Elements D & E - For the lower two corners I used the triangles method of making the square-in-a-square blocks.  For the centre square - Element D (blue in the picture below), you take the finished measurement of the centre square and add 1/2".  So, since Element D finishes at 1 1/8", I cut a blue square 1 5/8" by 1 5/8".  The smaller outer triangles - Element E (yellow in the picture below) are triangles.  To do this you take the finished measurement of the triangle base ('B' in the square-in-a-square tutorial) and add 1".  So, for this block I cut two yellow squares, each 1 3/4" by 1 3/4" and then cut each square in half diagonally to make 4 triangles.

And that is how you figure out what you need to cut from fabric when you're faced with a line diagram for a pattern.  The first couple of times I did this, I was double checking and second guessing everything.  After I made a few blocks, I started recognizing these elements more and more and can now do most of them in my head (greatly speeding up the cutting process).

And, since I couldn't resist, here is the finished block!

I hope this tutorial helps everyone faced with line diagrams (Like you are with Nearly Insane, or Dear Jane, or ....).  If you have any questions or anything is confusing, please let me know.
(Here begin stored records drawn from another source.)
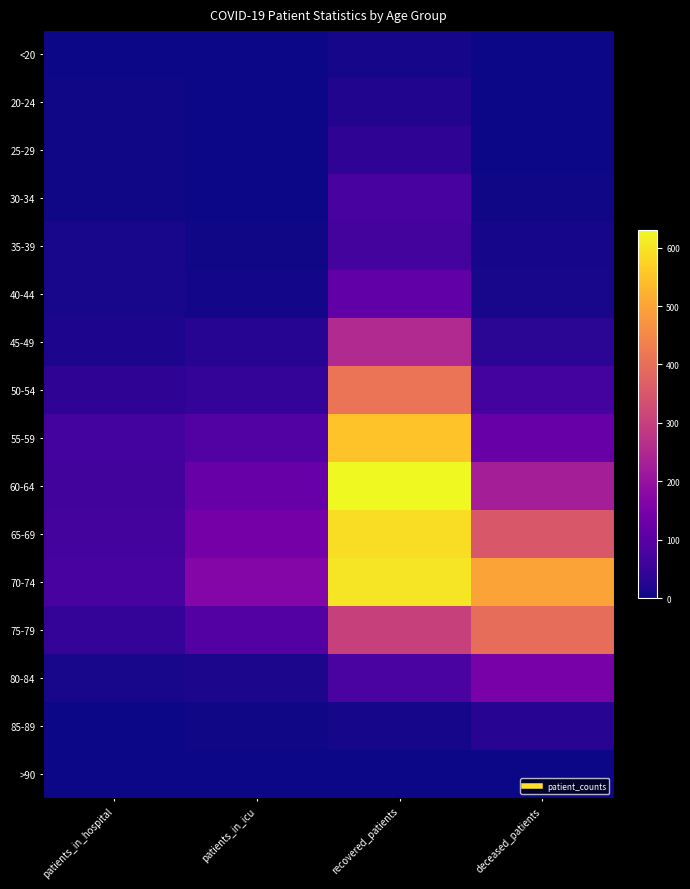

Reading left to right, list all the values displayed in this chart.

<20: patients_in_hospital=1	patients_in_icu=2	recovered_patients=9	deceased_patients=1
20-24: patients_in_hospital=3	patients_in_icu=0	recovered_patients=21	deceased_patients=0
25-29: patients_in_hospital=3	patients_in_icu=1	recovered_patients=39	deceased_patients=2
30-34: patients_in_hospital=3	patients_in_icu=1	recovered_patients=73	deceased_patients=3
35-39: patients_in_hospital=10	patients_in_icu=3	recovered_patients=71	deceased_patients=9
40-44: patients_in_hospital=11	patients_in_icu=6	recovered_patients=111	deceased_patients=12
45-49: patients_in_hospital=17	patients_in_icu=26	recovered_patients=253	deceased_patients=34
50-54: patients_in_hospital=38	patients_in_icu=45	recovered_patients=411	deceased_patients=67
55-59: patients_in_hospital=68	patients_in_icu=89	recovered_patients=551	deceased_patients=122
60-64: patients_in_hospital=65	patients_in_icu=125	recovered_patients=630	deceased_patients=228
65-69: patients_in_hospital=70	patients_in_icu=143	recovered_patients=590	deceased_patients=354
70-74: patients_in_hospital=72	patients_in_icu=170	recovered_patients=601	deceased_patients=499
75-79: patients_in_hospital=45	patients_in_icu=92	recovered_patients=304	deceased_patients=398
80-84: patients_in_hospital=10	patients_in_icu=13	recovered_patients=77	deceased_patients=151
85-89: patients_in_hospital=2	patients_in_icu=3	recovered_patients=9	deceased_patients=28
>90: patients_in_hospital=0	patients_in_icu=0	recovered_patients=2	deceased_patients=2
Saturday, February 12, 2011

Cherries Jubilee

Wow, another finish!

This was also started quite some time ago.  Made from the Cherries Jubilee charm pack.  (I think I started it when I first got the charm pack, so that gives you an idea of its age).

This was another quick fun one to make that is destined for the quilt wall.

Thursday, February 10, 2011

Not a Boy Quilt

I guess focusing only works for so long...

I have a finish to report!  (Though not UFO #3 or the bookmark either)

I started this quilt many many years ago.  I had originally picked pink, blue and yellow fabric so it could be a unisex baby quilt.  Obviously it didn't turn out that way.  Oh well, it's a cute quilt anyways and will be a lovely quilt for a little girl.